In support of this view, it is to be noted that it has been held that the Governor-General may exercise legislative powers after a prorogation. On 1 December 1910 the Governor-General assented to bills which had been passed prior to a prorogation on 29 November 1910. In opinion No. 3 of 1952, dated 23 May 1952, the Solicitor-General took the view that the royal assent may be given after prorogation. In an opinion dated 9 October 1984 (see below) the Solicitor-General stated:

I do incline to the view that the Constitution does not require that the Royal assent to Bills passed by both Houses be declared and given before the Parliament is prorogued, or the House of Representatives dissolved. Certainly this is not specifically required by section 58. Moreover, section 60, which provides for a proposed law reserved pursuant to section 58 for the Queen’s pleasure, clearly embraces the situation that the Queen’s assent may be furnished after the end of the session at which the proposed law is passed. The requirement that the Queen’s assent be made known within two years is inconsistent with any inference that assent may be given only during a session of the Parliament. The decision of the New Zealand Court of Appeal in Simpson v Attorney-General (1955) N.Z.L.R. 271, 283, also is confirmatory of this view of the Crown function. It was held that section 56 of the New Zealand Constitution Act 1852 (which, together with section 59, is in analogous terms to sections 58 and 60 of our Constitution) enabled the Governor-General to assent to a Bill after the House of Representatives was dissolved; and there was no requirement for the House of Representatives to be in session at the time of the Royal assent.

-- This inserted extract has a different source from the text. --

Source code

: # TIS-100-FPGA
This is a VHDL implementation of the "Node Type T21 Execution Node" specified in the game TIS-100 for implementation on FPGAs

Among the powers which the Senate may exercise and the functions which it may perform during recess or following a dissolution of the House are those of debating public affairs, inquiring (principally through its committees) into matters of concern, the presentation, publication and consideration of documents, and the disallowance of statutory instruments. In the absence of a House of Representatives to receive any bills initiated and passed by the Senate, the Senate could originate legislation for subsequent consideration and could consider and vote on legislation already passed by the House of Representatives.

An important argument in support of the Senate’s powers in relation to meeting during recess and following a dissolution of the House of Representatives is that concerning the continuing nature of the Senate. The six-year terms of senators and the retirement of half the Senate every three years means that the Senate is a continuing body except on those occasions when it is dissolved simultaneously with the House of Representatives under section 57 of the Constitution. The continuing nature of the Senate is reflected in the standing orders and other orders of continuing effect.

Senate standing committees are appointed at the commencement of each Parliament and continue in existence until the eve of the opening of a new Parliament.

The Senate has not asserted its right to meet after a prorogation, but has regularly authorised its committees to do so and they have met accordingly. The Senate has asserted that it and its committees may meet after a dissolution of the House of Representatives.